Question

1. Whitney Gourmet Cat Food has determined the weight of their cat food can is normally distributed with a mean of 3 ounces and a standard deviation of 0.05 ounces. To meet legal and customer satisfaction goals each can must weigh between 2.95 and 3.1 ounces. a. If a single can is chosen, what is the probability it will weigh less between 2.95 and 3.1 ounces

Answer 1

The probability it will weigh between 2.95 and 3.1 ounces is 0.8186.

Explanation:

We are given that Whitney Gourmet Cat Food has determined the weight of their cat food can is normally distributed with a mean of 3 ounces and a standard deviation of 0.05 ounces.

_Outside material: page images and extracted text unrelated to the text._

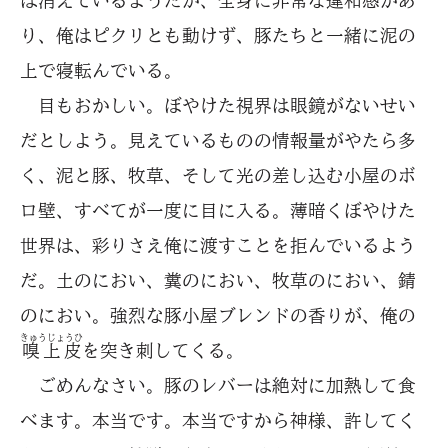
は消えているようだが、全身に非常な違和感があ
り、俺はピクリとも動けず、豚たちと一緒に泥の
上で寝転んでいる。
目もおかしい。ぼやけた視界は眼鏡がないせい
だとしよう。見えているものの情報量がやたら多
く、泥と豚、牧草、そして光の差し込む小屋のボ
ロ壁、すべてが一度に目に入る。薄暗くぼやけた
世界は、彩りさえ俺に渡すことを拒んでいるよう
だ。土のにおい、糞のにおい、牧草のにおい、錆
のにおい。強烈な豚小屋ブレンドの香りが、俺の
きゅうじょうひ
嗅上皮
を突き刺してくる。
ごめんなさい。豚のレバーは絶対に加熱して食
べます。本当です。本当ですから神様、許してく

Let X = weight of their cat food can

So, X ~ Normal(
`\mu=3,\sigma^(2) =0.05^(2)`)

The z score probability distribution for normal distribution is given by;

Z =
`(X-\mu)/(\sigma)` ~ N(0,1)

where,
`\mu` = population mean = 3 ounces

`\sigma` = standard deviation = 0.05 ounces

Now, the probability it will weigh between 2.95 and 3.1 ounces is given by = P(2.95 ounces < X < 3.1 ounces)

P(2.95 ounces < X < 3.1 ounces) = P(X < 3.1 ounces) - P(X
`\leq` 2.95 ounces)

P(X < 3.1 ounces) = P(
`(X-\mu)/(\sigma)` <
`(3.1-3)/(0.05)` ) = P(Z < 2) = 0.97725

P(X
`\leq` 2.95 ounces) = P(
`(X-\mu)/(\sigma)`
`\leq`
`(2.95-3)/(0.05)` ) = P(Z
`\leq` -1) = 1 - P(Z < 1)

= 1 - 0.84134 = 0.15866

The above probabilities is calculated by looking at the value of x = 2 and x = 1 in the z table which has an area of 0.97725 and 0.84134 respectively.

Therefore, P(2.95 ounces < X < 3.1 ounces) = 0.97725 - 0.15866 = 0.8186

Hence, the probability it will weigh between 2.95 and 3.1 ounces is 0.8186.